One or more methods described herein can be run in a standalone program that can be run on any type of computing device, a program run on a web browser, a mobile application (“app”) run on a mobile computing device (e.g., cell phone, smart phone, tablet computer, wearable device (wristwatch, armband, jewelry, headwear, goggles, glasses, etc.), laptop computer, etc.). In one example, a client/server architecture can be used, e.g., a mobile computing device (as a client device) sends user input data to a server device and receives from the server the final output data for output (e.g., for display). In another example, all computations can be performed within the mobile app (and/or other apps) on the mobile computing device. In another example, computations can be split between the mobile computing device and one or more server devices.

Although the description has been described with respect to particular implementations thereof, these particular implementations are merely illustrative, and not restrictive. Concepts illustrated in the examples may be applied to other examples and implementations.

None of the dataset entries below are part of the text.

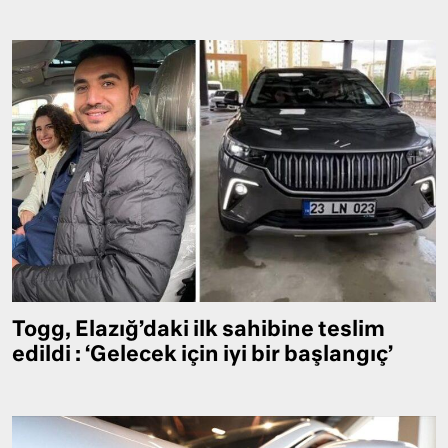
Togg, Elazığ’daki ilk sahibine teslim
edildi : ‘Gelecek için iyi bir başlangıç’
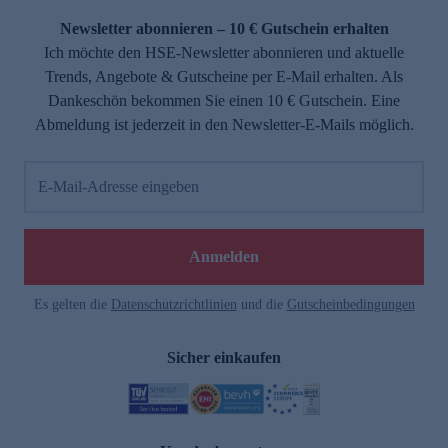
Newsletter abonnieren – 10 € Gutschein erhalten
Ich möchte den HSE-Newsletter abonnieren und aktuelle
Trends, Angebote & Gutscheine per E-Mail erhalten. Als
Dankeschön bekommen Sie einen 10 € Gutschein. Eine
Abmeldung ist jederzeit in den Newsletter-E-Mails möglich.
E-Mail-Adresse eingeben
e
Anmelden
Es gelten die
Datenschutzrichtlinien
und die
Gutscheinbedingungen
Sicher einkaufen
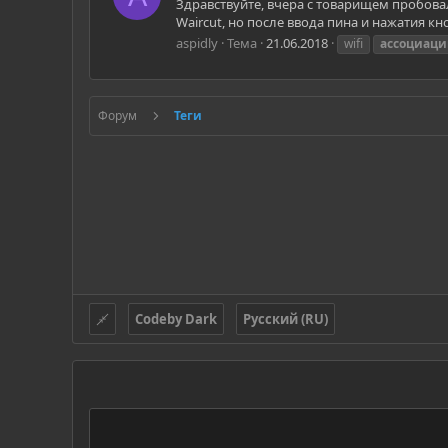
Здравствуйте, вчера с товарищем пробовал
Waircut, но после ввода пина и нажатия к
aspidly
Тема
21.06.2018
wifi
ассоциац
Форум
Теги
Codeby Dark
Русский (RU)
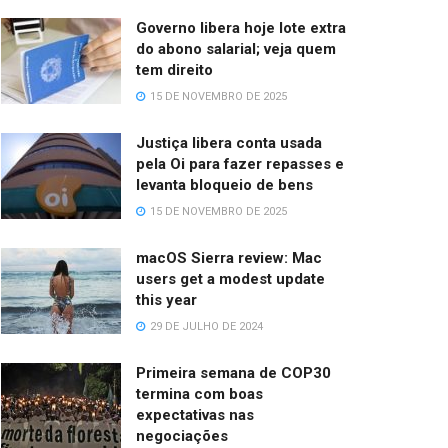
Governo libera hoje lote extra
do abono salarial; veja quem
tem direito
15 DE NOVEMBRO DE 2025
Justiça libera conta usada
pela Oi para fazer repasses e
levanta bloqueio de bens
15 DE NOVEMBRO DE 2025
macOS Sierra review: Mac
users get a modest update
this year
29 DE JULHO DE 2024
Primeira semana de COP30
termina com boas
expectativas nas
negociações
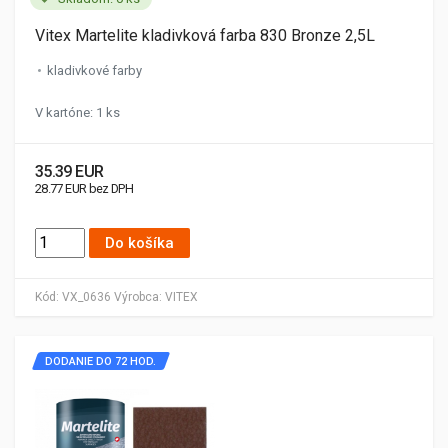
Vitex Martelite kladivková farba 830 Bronze 2,5L
kladivkové farby
V kartóne: 1 ks
35.39 EUR
28.77 EUR bez DPH
Do košíka
Kód:
VX_0636
Výrobca:
VITEX
DODANIE DO 72 HOD.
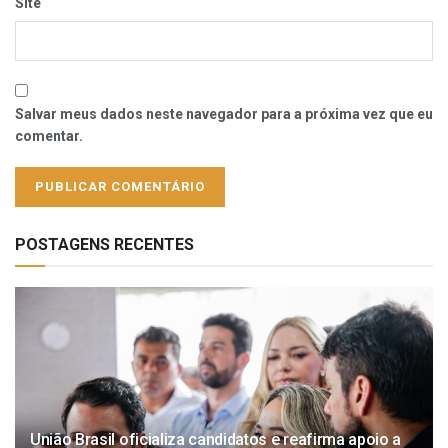
Site
Salvar meus dados neste navegador para a próxima vez que eu
comentar.
POSTAGENS RECENTES
União Brasil oficializa candidatos e reafirma apoio a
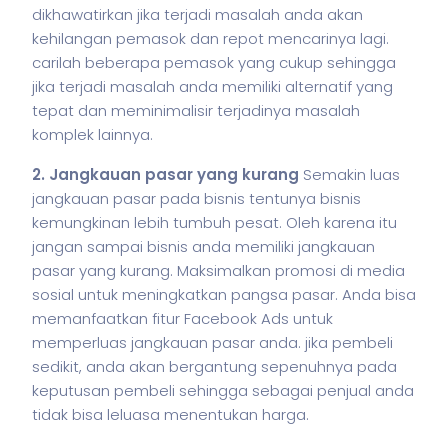
dikhawatirkan jika terjadi masalah anda akan
kehilangan pemasok dan repot mencarinya lagi.
carilah beberapa pemasok yang cukup sehingga
jika terjadi masalah anda memiliki alternatif yang
tepat dan meminimalisir terjadinya masalah
komplek lainnya.
2. Jangkauan pasar yang kurang
Semakin luas
jangkauan pasar pada
bisnis
tentunya
bisnis
kemungkinan lebih tumbuh pesat. Oleh karena itu
jangan sampai
bisnis
anda memiliki jangkauan
pasar yang kurang. Maksimalkan promosi di media
sosial untuk meningkatkan pangsa pasar. Anda bisa
memanfaatkan fitur Facebook Ads untuk
memperluas jangkauan pasar anda. jika pembeli
sedikit, anda akan bergantung sepenuhnya pada
keputusan pembeli sehingga sebagai penjual anda
tidak bisa leluasa menentukan harga.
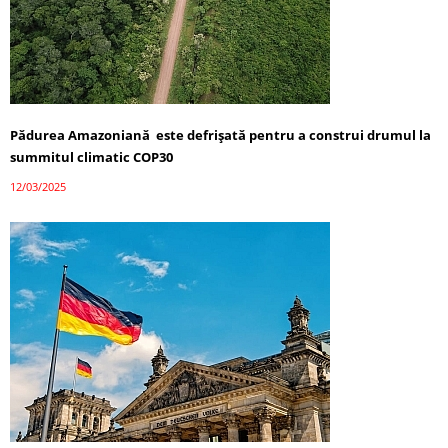
Pădurea Amazoniană este defrișată pentru a construi drumul la
summitul climatic COP30
12/03/2025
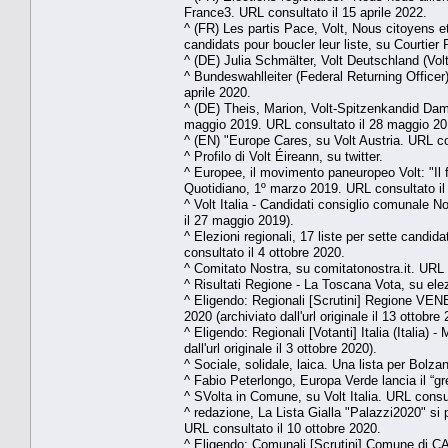
France3. URL consultato il 15 aprile 2022.
^ (FR) Les partis Pace, Volt, Nous citoyens e
candidats pour boucler leur liste, su Courtier 
^ (DE) Julia Schmälter, Volt Deutschland (Vol
^ Bundeswahlleiter (Federal Returning Officer
aprile 2020.
^ (DE) Theis, Marion, Volt-Spitzenkandid D
maggio 2019. URL consultato il 28 maggio 2019 
^ (EN) "Europe Cares, su Volt Austria. URL con
^ Profilo di Volt Éireann, su twitter.
^ Europee, il movimento paneuropeo Volt: "Il f
Quotidiano, 1º marzo 2019. URL consultato il 
^ Volt Italia - Candidati consiglio comunale Nov
il 27 maggio 2019).
^ Elezioni regionali, 17 liste per sette candid
consultato il 4 ottobre 2020.
^ Comitato Nostra, su comitatonostra.it. URL 
^ Risultati Regione - La Toscana Vota, su ele
^ Eligendo: Regionali [Scrutini] Regione VENET
2020 (archiviato dall'url originale il 13 ottobre
^ Eligendo: Regionali [Votanti] Italia (Italia) 
dall'url originale il 3 ottobre 2020).
^ Sociale, solidale, laica. Una lista per Bolz
^ Fabio Peterlongo, Europa Verde lancia il “gr
^ SVolta in Comune, su Volt Italia. URL consul
^ redazione, La Lista Gialla "Palazzi2020" s
URL consultato il 10 ottobre 2020.
^ Eligendo: Comunali [Scrutini] Comune di CAS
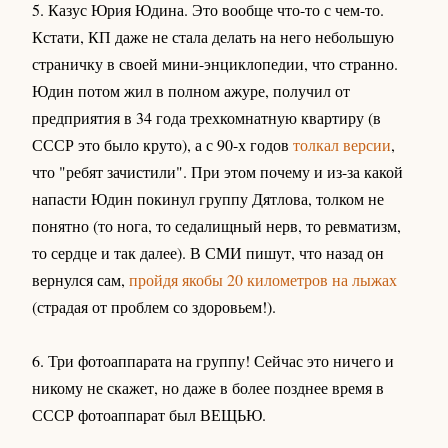
5. Казус Юрия Юдина. Это вообще что-то с чем-то.
Кстати, КП даже не стала делать на него небольшую
страничку в своей мини-энциклопедии, что странно.
Юдин потом жил в полном ажуре, получил от
предприятия в 34 года трехкомнатную квартиру (в
СССР это было круто), а с 90-х годов
толкал версии
,
что "ребят зачистили". При этом почему и из-за какой
напасти Юдин покинул группу Дятлова, толком не
понятно (то нога, то седалищный нерв, то ревматизм,
то сердце и так далее). В СМИ пишут, что назад он
вернулся сам,
пройдя якобы 20 километров на лыжах
(страдая от проблем со здоровьем!).
6. Три фотоаппарата на группу! Сейчас это ничего и
никому не скажет, но даже в более позднее время в
СССР фотоаппарат был ВЕЩЬЮ.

Note that the functional blocks, operations, features, methods, devices, and systems described in the present disclosure may be integrated or divided into different combinations of systems, devices, and functional blocks. Any suitable programming language and programming techniques may be used to implement the routines of particular implementations. Different programming techniques may be employed, e.g., procedural or object-oriented. The routines may be executed on a single processing device or multiple processors. Although the steps, operations, or computations may be presented in a specific order, the order may be changed in different particular implementations. In some implementations, multiple steps or operations shown as sequential in this specification may be performed at the same time.

Claims

What is claimed is:

1. A computer implemented method comprising:

receiving user registration information, wherein the user registration information includes one or more of name, password, email address, mobile number, home address, and work address;

receiving a name for one or more groups;

adding one or more users to the one or more respective groups;

configuring a primary store;

configuring a secondary store;

receiving a distance from the primary store and the secondary store that will trigger a standard alert;

receiving settings for sharing options;

adding an item to a shopping list;

receiving additional information about the item and adding the additional information to the shopping list data;

obtaining a location of a user device is obtained;

determining whether the user device is within an alert radius of a store associated with one or more items on the shopping list;

based on the determining, when the user device is within the alert radius, sending an alert notification to the user device within the alert radius;

detecting the user device entering the store;

displaying the shopping list on the user device;

alerting others in the group that a user associated with the user device is in the store;

receiving an indication of items purchased;

updating the shopping list to remove purchased items; and

when the user doesn't enter the store, keeping the list active.